[Entries provided — start]

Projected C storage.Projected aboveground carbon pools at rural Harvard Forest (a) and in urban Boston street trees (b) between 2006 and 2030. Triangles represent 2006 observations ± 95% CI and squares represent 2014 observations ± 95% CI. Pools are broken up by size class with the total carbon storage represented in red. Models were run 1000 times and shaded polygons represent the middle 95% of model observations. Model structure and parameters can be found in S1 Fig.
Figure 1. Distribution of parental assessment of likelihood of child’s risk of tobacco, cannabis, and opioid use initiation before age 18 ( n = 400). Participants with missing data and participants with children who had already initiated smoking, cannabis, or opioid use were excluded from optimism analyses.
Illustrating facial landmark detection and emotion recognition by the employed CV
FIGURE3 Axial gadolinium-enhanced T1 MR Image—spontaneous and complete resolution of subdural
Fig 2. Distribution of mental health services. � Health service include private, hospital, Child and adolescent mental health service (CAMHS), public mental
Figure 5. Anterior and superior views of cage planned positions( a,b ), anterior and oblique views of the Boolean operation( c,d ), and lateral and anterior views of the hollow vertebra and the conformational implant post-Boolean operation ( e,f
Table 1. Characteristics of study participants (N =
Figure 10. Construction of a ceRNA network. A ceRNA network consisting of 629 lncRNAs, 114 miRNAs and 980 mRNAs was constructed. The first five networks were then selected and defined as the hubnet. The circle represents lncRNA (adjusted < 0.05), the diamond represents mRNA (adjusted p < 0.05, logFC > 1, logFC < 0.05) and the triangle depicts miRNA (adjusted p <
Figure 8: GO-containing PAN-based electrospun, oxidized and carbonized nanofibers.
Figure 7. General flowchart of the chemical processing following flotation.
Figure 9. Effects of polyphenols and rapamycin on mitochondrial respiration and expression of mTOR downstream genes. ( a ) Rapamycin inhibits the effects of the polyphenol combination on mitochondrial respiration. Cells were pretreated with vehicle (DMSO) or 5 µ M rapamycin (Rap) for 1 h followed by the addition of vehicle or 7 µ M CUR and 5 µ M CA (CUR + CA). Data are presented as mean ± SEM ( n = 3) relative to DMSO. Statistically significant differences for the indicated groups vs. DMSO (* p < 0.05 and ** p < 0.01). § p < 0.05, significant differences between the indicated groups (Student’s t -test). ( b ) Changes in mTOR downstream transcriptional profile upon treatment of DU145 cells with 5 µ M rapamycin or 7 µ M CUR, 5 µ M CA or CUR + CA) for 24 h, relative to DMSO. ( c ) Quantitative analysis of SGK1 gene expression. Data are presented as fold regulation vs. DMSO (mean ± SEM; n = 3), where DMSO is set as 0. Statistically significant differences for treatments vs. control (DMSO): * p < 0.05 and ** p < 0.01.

[Entries provided — finish]

Within the data above, the span starting at the line containing "Figure 1. Distribution" and ending at the line containing "Table 1. Characteristics" is to be retyped exactly, with no other lines.

• **Result**:
Figure 1. Distribution of parental assessment of likelihood of child’s risk of tobacco, cannabis, and opioid use initiation before age 18 ( n = 400). Participants with missing data and participants with children who had already initiated smoking, cannabis, or opioid use were excluded from optimism analyses.
Illustrating facial landmark detection and emotion recognition by the employed CV
FIGURE3 Axial gadolinium-enhanced T1 MR Image—spontaneous and complete resolution of subdural
Fig 2. Distribution of mental health services. � Health service include private, hospital, Child and adolescent mental health service (CAMHS), public mental
Figure 5. Anterior and superior views of cage planned positions( a,b ), anterior and oblique views of the Boolean operation( c,d ), and lateral and anterior views of the hollow vertebra and the conformational implant post-Boolean operation ( e,f
Table 1. Characteristics of study participants (N =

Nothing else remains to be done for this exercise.